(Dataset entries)
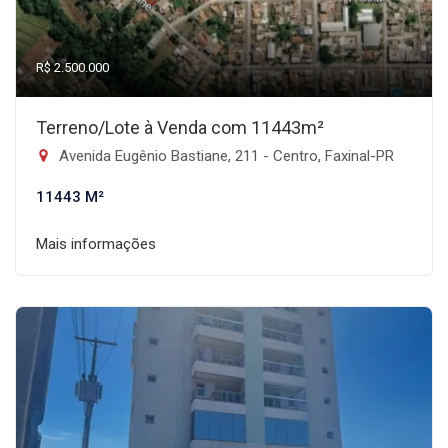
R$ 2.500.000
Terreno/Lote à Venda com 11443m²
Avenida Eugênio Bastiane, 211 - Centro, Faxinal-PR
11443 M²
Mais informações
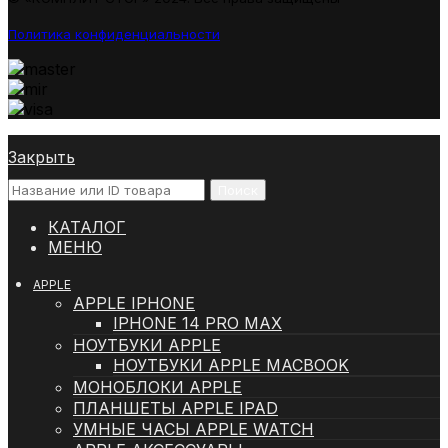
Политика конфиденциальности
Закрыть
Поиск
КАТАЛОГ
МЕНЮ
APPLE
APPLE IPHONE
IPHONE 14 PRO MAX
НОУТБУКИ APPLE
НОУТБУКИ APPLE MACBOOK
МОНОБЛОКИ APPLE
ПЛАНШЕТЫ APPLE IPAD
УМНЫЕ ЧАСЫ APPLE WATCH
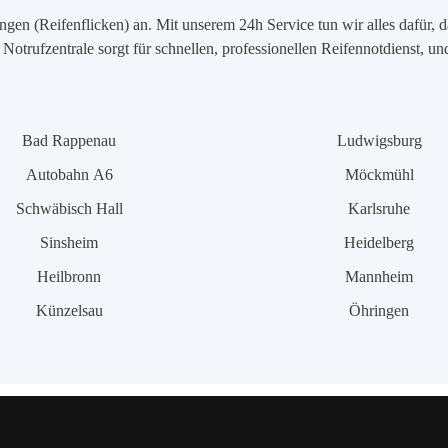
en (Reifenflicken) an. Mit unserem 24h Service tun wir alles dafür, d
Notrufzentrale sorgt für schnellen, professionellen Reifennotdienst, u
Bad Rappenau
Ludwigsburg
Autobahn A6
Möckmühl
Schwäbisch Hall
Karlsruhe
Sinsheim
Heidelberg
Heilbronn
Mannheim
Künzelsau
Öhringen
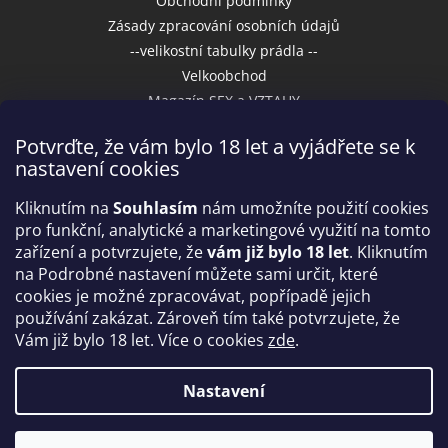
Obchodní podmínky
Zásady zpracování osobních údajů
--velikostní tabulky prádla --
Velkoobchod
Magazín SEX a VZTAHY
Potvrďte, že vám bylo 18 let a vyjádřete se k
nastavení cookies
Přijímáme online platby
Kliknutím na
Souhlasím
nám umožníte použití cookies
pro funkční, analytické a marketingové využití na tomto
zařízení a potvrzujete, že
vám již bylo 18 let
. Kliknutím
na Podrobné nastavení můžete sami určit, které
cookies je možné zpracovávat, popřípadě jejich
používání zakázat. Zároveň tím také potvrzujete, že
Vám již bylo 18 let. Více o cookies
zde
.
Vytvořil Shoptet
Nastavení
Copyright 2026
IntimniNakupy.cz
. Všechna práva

...

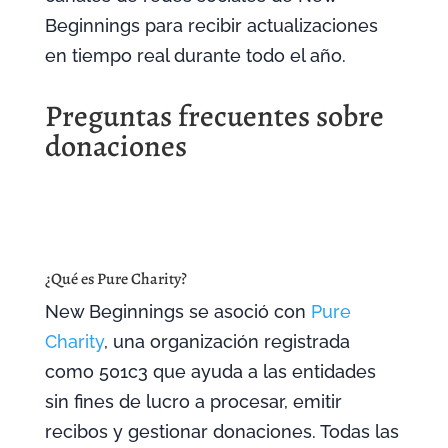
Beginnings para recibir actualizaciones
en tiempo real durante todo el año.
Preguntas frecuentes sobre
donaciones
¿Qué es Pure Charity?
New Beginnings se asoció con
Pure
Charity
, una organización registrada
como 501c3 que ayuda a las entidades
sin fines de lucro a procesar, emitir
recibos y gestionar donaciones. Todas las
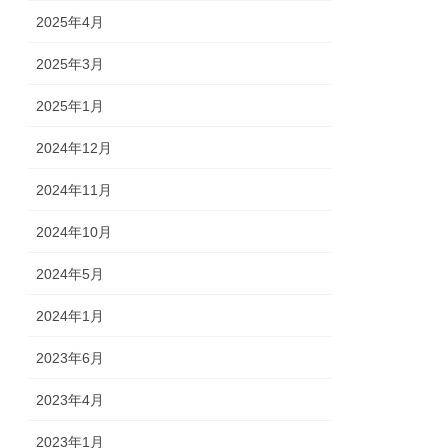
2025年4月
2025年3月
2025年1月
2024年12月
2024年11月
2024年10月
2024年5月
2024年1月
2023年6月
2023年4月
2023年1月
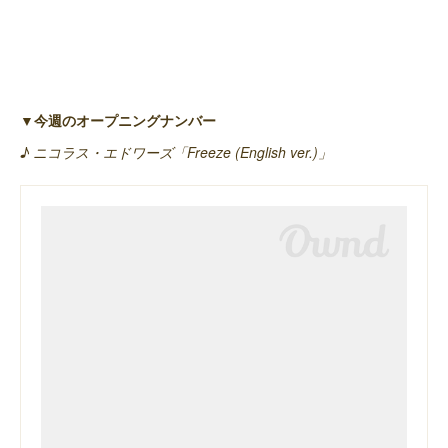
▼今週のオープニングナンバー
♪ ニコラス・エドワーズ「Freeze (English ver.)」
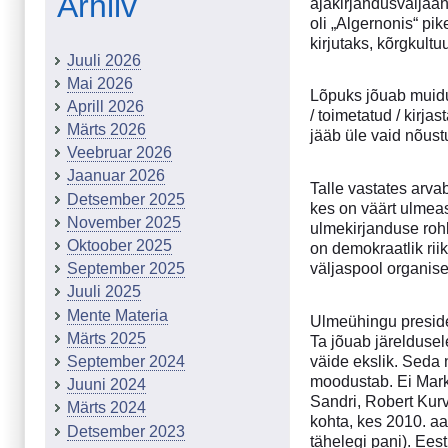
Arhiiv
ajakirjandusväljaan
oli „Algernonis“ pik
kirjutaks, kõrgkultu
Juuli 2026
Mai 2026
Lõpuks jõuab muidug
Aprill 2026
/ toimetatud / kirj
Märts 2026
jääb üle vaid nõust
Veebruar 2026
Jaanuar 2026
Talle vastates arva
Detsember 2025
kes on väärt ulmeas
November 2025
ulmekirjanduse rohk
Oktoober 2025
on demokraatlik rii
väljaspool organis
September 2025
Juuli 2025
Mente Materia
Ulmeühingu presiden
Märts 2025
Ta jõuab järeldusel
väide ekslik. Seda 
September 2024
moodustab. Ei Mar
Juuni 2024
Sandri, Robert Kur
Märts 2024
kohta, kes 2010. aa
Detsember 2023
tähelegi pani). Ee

# THE PROBLEM
From the records above, transcribe exactly the lines starting at the one containing "R$ 2.500.000" and ending at the one containing "ПЛАНШЕТЫ APPLE IPAD". Skip the pictures.

# TASK OUTPUT
R$ 2.500.000
Terreno/Lote à Venda com 11443m²
Avenida Eugênio Bastiane, 211 - Centro, Faxinal-PR
11443 M²
Mais informações
Политика конфиденциальности
Закрыть
Поиск
КАТАЛОГ
МЕНЮ
APPLE
APPLE IPHONE
IPHONE 14 PRO MAX
НОУТБУКИ APPLE
НОУТБУКИ APPLE MACBOOK
МОНОБЛОКИ APPLE
ПЛАНШЕТЫ APPLE IPAD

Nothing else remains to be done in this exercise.